Arnie Oliver

Personal information
- Full name: Arnold Oliver
- Date of birth: May 22, 1907
- Place of birth: New Bedford, Massachusetts, U.S.
- Date of death: October 16, 1993 (aged 86)
- Place of death: New Bedford, Massachusetts, U.S.
- Position: Attacking midfielder

Youth career
- Quisset Mill

Senior career*
- Years: Team / Apps / (Gls)
- 1925–1926: Shawsheen Indians / 5 / (0)
- 1926: New Bedford Defenders
- 1926–1927: New Bedford Whalers / 1 / (0)
- 1927: Hartford Americans / 7 / (4)
- 1927–1929: J&P Coats / 58 / (38)
- 1929: New Bedford Whalers / 5 / (0)
- 1929: Pawtucket Rangers / 3 / (1)
- 1930: Fall River F.C. / 5 / (4)
- 1930: Providence F.C. / 13 / (8)
- 1931: → Fall River F.C. / 1 / (0)
- 1931: Pawtucket Rangers / 10 / (6)
- –1938: Santo Christo

Managerial career
- 1966–1969: UMass Dartmouth

Medal record
Men's soccer
Representing United States
FIFA World Cup
| Third place | 1930 Uruguay |  |

= Arnie Oliver =

American soccer player

Arnold “Lucky Arnie” Oliver (May 22, 1907 – October 16, 1993) was an American soccer midfielder.

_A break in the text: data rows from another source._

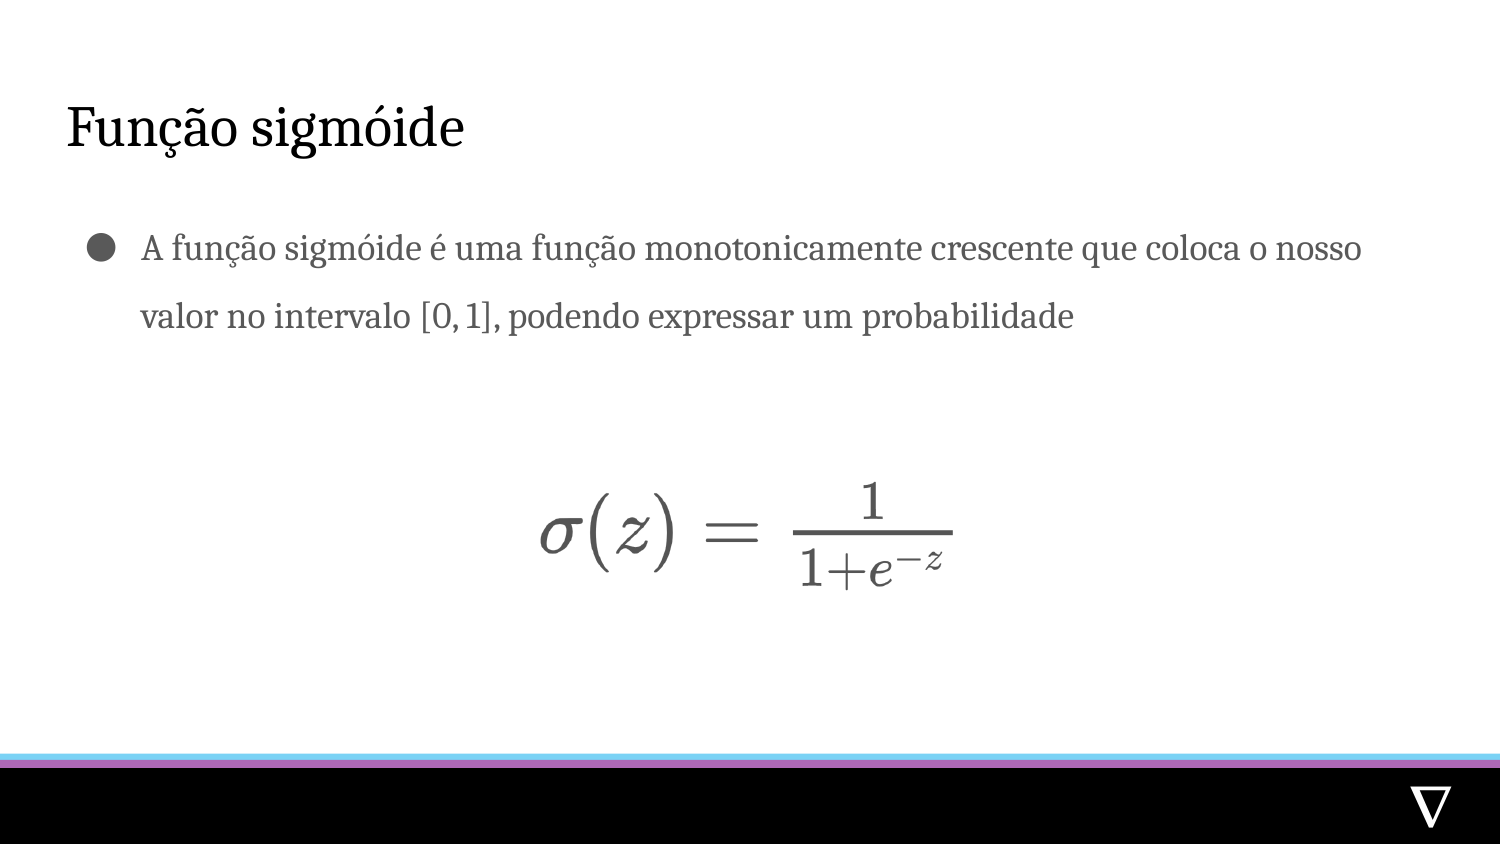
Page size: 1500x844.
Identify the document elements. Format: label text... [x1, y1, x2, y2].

picture [535, 473, 965, 600]
title Função sigmóide [51, 72, 1449, 167]
picture [1405, 781, 1455, 831]
list A função sigmóide é uma função monotonicamente crescente que coloca o nosso valor no intervalo [0, 1], podendo expressar um probabilidade [51, 185, 1449, 747]
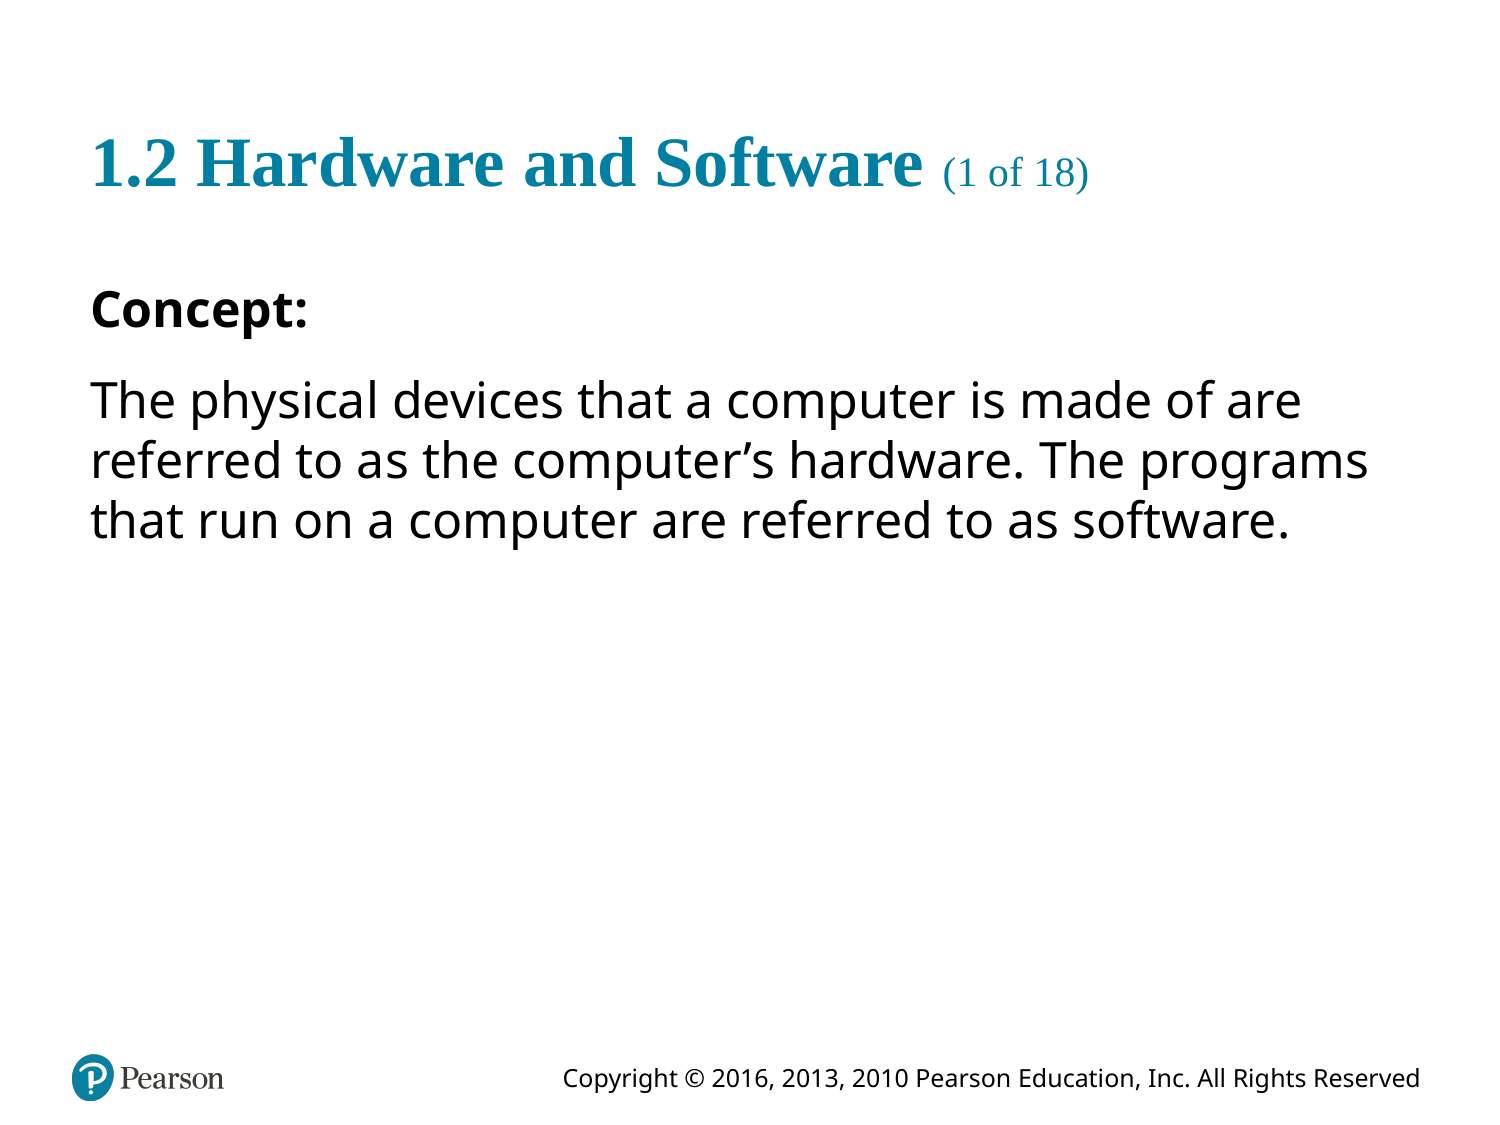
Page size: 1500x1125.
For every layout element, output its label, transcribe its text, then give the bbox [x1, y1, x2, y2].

picture [72, 1087, 83, 1101]
picture [80, 1063, 106, 1088]
list Concept: The physical devices that a computer is made of are referred to as the computer’s hardware. The programs that run on a computer are referred to as software. [75, 262, 1425, 931]
picture [72, 1054, 88, 1070]
title 1.2 Hardware and Software (1 of 18) [75, 0, 1425, 216]
picture [98, 1054, 224, 1101]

He spent at least six seasons in the American Soccer League and was a member of the United States national team at the 1930 FIFA World Cup. He is also a member of the National Soccer Hall of Fame.

==Club career==
Oliver, the son of British immigrants, began his career with the New Bedford Quisset Mill, a cotton mill, club when he was fourteen. He then played with the Shawsheen Indians, a local amateur club which joined the professional American Soccer League in 1925. However, Oliver remained an amateur and when the Indians folded during the season, he moved to the Defenders Club, winning the 1926 National Amateur Cup title with them. Following the Amateur Cup final, Oliver turned professional when he signed with the New Bedford Whalers. He played only one game with the Whalers and in 1927, he moved to the Hartford Americans. However, they were kicked out of the league after only ten games and Oliver moved to J&P Coats for the remainder of the season. He spent most of the 1928–1929 season with J&P Coats, where he was at one point in a three-way tie for the league's scoring lead, but finished the season with the New Bedford Whalers. Oliver then moved to the Pawtucket Rangers for the fall 1929 season. In the fall of 1930, he began the season with the 'Marksmen' before transferring to Providence F.C. In the spring of 1931, he played with Fall River F.C. then with the Pawtucket Rangers in the fall of 1931. Some sources state Oliver ended his career in the American Soccer League in 1931, others say 1935. However, all agree that he finished his career with the amateur Santo Christos in 1938.

==National team==
In 1930, Oliver was called into the U.S. national team for the 1930 FIFA World Cup. He did not enter any of the U.S. games at the tournament but played several exhibition games during the U.S. team's South American tour following the cup. However, none of those games are considered full internationals.

==Coaching==
Following his retirement from playing, Oliver coached extensively. In 1966, he became the first head coach of the UMass Dartmouth men's soccer team. From the team's founding in 1966 through the 1969 season, Oliver took the team to a 40-11-2 record.

Oliver was inducted into the National Soccer Hall of Fame in 1968, the New England Soccer Hall of Fame in 1981 and the UMass Dartmouth Hall of Fame in 1997.